Document passage: Begin
Tomiwa Olonisakin
There are two ways providers of goods and services can respond to the near-apocalyptic economic conditions in which the country currently is. Well, there are three ways. First? Close shop. Hardly sensible. I doubt if businesses see this as an option until they just cannot go on.
One of the more sensible is to, as input/operational costs
soar, retain prices/implement marginal increases and lower the goods/services
quality. This, of course, sparks discontent. It just lacks the action-hero
energy that customarily attends upward price reviews. The makers of a famous
sausage brand, as operational costs keep rising, have kept reducing the size of
the product and, of course, the filling. They have kept the price or adjusted
it a little.
But customers are no mugs. They know that what they now are
getting as the product is an apparition; a shell of what it was. It’s shorter,
slimmer and has colouring where it used to have beef. Does the customer still
get the same value? Of course not. Is the brand still the hot number it was?
No.
The other is to adjust prices to be economic
situation-reflective and enough to maintain quality of goods/services. This,
naturally, gets most customers in an almighty fit. Only the wealthy are
indifferent to upward price reviews, treating them like water on a duck’s back.
The rest of us would weep, wail and moan like an immigrant facing deportation.
In the last few days, wailing, moaning and gnashing of teeth
are what we have done since pay television company, MultiChoice Nigeria,
announced new prices for its services effective 6 November. Even at the best of
times, MultiChoice’s price adjustments seem to rankle more than anyone else’s.
And these, definitely, are not the best of times, especially in view of the car
crash the economy is and the fact that this is the second tariff adjustment
exercise this year.
Since the announcement on Wednesday, social media platforms
have been tutting and frothing with indignation. Understandably. Price increase
is no picnic. Customary accusations of exploitation, monopoly, blunt refusal to
implement Pay Per View or Pay as You Go or pay as whatever have been dug up
(they are not buried deep, anyway) for use.
Not central to this piece, but worth mentioning is the fact
that StarTimes, another pay television provider, has increased prices the same
number of times as MultiChoice this year. It did in May and September. But for
reasons I cannot claim to know, it was not talked about at all. As stated
before, it is not central.
Document passage: End
■ **Your objective**: Reproduce the passage of the article about price increases starting at "And these, definitely, are" and ending at "exercise this year.". Rely only on the article about price increases above.
Provided material: Begin
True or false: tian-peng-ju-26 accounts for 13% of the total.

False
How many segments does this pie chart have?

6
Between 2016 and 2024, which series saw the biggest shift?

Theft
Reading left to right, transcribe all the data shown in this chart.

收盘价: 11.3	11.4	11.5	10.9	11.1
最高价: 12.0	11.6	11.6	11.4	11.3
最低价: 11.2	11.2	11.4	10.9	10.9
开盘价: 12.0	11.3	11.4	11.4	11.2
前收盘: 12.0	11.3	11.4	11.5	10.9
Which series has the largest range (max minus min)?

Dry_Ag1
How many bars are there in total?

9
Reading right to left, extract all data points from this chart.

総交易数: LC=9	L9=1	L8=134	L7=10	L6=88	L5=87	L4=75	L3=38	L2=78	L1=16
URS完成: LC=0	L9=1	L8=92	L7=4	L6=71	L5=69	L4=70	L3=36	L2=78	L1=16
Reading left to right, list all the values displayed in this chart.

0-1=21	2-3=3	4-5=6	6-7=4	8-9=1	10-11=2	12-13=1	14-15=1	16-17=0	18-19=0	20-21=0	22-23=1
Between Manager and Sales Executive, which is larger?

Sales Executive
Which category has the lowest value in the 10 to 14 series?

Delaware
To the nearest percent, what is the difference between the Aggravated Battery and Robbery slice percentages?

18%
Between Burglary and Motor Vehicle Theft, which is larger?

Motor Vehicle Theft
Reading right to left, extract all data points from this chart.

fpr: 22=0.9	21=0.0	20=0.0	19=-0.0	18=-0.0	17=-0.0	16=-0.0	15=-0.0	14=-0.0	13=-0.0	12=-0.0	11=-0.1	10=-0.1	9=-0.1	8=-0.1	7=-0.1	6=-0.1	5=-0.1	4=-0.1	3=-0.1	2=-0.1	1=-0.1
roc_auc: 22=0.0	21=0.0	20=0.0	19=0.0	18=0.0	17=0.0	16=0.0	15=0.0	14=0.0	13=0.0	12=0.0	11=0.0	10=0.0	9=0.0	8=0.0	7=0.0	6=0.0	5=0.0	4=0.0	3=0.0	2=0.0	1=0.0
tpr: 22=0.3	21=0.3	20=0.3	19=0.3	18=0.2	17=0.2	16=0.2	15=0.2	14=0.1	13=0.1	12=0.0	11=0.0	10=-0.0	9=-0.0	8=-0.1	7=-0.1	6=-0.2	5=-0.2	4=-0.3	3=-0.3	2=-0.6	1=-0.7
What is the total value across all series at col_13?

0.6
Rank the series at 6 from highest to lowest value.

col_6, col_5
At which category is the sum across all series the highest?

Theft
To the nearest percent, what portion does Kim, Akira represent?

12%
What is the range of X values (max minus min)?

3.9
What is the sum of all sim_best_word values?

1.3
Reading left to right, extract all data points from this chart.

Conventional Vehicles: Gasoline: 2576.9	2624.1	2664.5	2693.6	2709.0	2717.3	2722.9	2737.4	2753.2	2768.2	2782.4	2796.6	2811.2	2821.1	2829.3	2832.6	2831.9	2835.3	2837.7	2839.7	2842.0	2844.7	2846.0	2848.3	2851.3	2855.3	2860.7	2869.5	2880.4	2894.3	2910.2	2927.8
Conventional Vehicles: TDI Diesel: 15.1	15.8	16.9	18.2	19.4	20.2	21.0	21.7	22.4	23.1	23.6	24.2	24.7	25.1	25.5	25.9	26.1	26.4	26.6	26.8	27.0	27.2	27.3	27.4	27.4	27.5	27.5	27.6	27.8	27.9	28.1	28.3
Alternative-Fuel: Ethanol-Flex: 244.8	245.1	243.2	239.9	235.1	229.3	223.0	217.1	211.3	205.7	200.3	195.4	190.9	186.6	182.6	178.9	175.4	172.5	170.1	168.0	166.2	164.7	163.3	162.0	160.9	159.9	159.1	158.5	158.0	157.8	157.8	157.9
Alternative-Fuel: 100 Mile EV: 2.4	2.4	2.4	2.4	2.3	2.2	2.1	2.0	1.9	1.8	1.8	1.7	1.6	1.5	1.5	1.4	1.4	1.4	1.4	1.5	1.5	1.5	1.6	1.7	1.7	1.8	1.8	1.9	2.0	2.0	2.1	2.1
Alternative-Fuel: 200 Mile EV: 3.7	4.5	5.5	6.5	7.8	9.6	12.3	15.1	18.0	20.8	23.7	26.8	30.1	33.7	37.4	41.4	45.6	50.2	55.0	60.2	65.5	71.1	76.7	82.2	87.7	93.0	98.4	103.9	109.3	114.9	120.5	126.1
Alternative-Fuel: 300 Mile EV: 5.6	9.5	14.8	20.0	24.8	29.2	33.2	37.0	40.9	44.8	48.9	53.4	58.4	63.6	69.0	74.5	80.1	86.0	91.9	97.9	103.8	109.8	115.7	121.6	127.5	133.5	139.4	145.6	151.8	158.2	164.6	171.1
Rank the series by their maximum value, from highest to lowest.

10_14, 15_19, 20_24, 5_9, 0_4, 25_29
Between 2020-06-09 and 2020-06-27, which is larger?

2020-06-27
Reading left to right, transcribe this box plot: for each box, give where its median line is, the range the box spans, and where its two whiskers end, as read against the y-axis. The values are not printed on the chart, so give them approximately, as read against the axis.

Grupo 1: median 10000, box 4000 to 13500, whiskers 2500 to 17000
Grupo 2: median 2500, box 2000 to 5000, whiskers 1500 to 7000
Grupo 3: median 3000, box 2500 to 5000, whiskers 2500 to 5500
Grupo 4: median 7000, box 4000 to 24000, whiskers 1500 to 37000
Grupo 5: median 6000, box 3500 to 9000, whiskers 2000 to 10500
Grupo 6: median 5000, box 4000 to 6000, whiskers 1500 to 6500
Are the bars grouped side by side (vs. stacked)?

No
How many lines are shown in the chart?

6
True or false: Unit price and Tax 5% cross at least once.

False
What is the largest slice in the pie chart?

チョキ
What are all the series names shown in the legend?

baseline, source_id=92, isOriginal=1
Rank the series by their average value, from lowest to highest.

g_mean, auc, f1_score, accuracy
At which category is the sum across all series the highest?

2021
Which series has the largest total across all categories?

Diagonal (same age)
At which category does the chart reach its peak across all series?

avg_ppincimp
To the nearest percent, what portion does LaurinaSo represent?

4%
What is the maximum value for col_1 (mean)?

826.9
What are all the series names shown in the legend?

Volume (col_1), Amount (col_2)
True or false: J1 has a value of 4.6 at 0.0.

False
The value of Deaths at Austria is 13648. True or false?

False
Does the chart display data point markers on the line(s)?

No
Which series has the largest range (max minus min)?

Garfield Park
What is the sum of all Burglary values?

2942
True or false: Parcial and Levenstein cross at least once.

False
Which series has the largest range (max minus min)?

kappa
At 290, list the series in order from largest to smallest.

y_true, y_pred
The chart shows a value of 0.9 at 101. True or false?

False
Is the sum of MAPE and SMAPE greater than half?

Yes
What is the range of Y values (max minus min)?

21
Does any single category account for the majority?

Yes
Provided material: End
■ **Exercise answer**:
And these, definitely, are not the best of times, especially in view of the car
crash the economy is and the fact that this is the second tariff adjustment
exercise this year.